Too often, governance is framed purely as a compliance or defensive exercise. But in reality, AI governance is the growth enabler that allows institutions to move from experimentation to enterprise-scale adoption. AI governance isn’t just about preventing mistakes; it’s about giving executives the confidence to align AI investments with corporate strategy, prioritize the right use cases, and scale responsibly. Without governance, AI strategies stall in the pilot phase because business leaders and regulators lack confidence in outcomes. With governance, organizations gain the trust, accountability, and structure they need to scale AI responsibly across the enterprise.

The Federal Reserve’s SR 11-7 guidance on model risk remains foundational, but it was written in an era of regression models—not self-learning, multi-modal agentic AI systems. As regulators begin to turn their attention to AI, firms that fail to modernize AI governance will find themselves vulnerable not only to compliance risk, but also to reputational damage and loss of business opportunity. 

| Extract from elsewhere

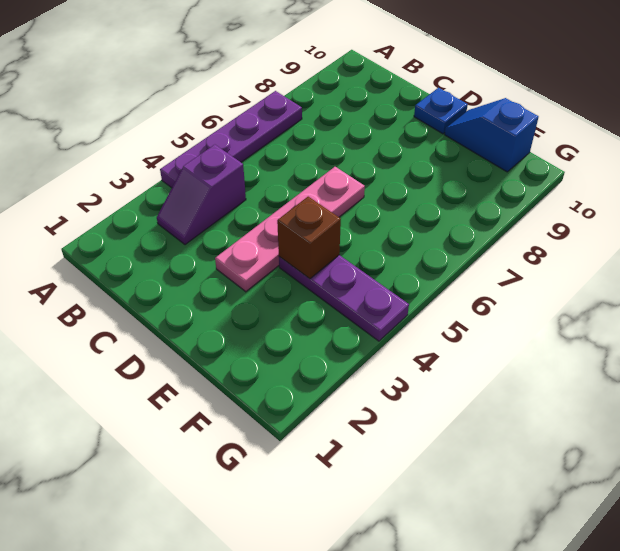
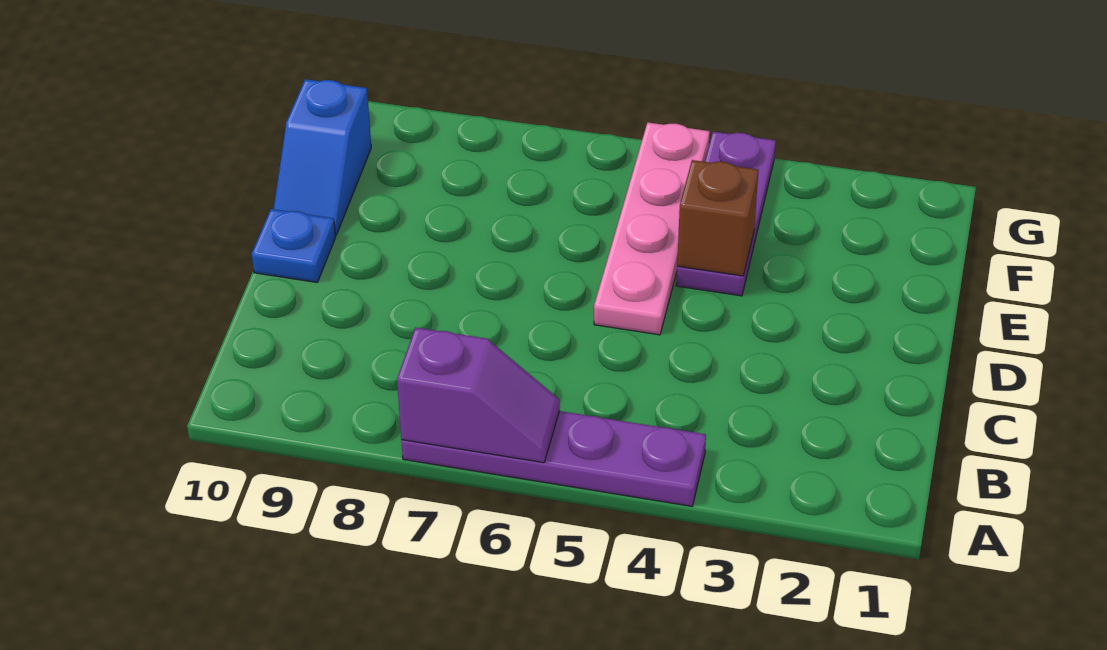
purple 1x2 slope [157,145,246,245] -> purple 1x2 slope moved to [397,328,560,463]
pink 1x4 plate [215,167,365,292] -> pink 1x4 plate turned to [594,122,710,335]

A Provocative Outlook: AI Governance is No Longer Optional

In the coming years, AI governance will define competitive advantage in financial services. Just as MRM became a regulatory expectation after the 2008 crisis, governance for AI will become the new baseline for operational resilience.

Firms that treat AI governance as a “check-the-box” exercise will fall behind. By embedding AI governance into the AI lifecycle, financial institutions can shorten time-to-value, reduce costly rework, and ensure that AI initiatives deliver measurable business impact.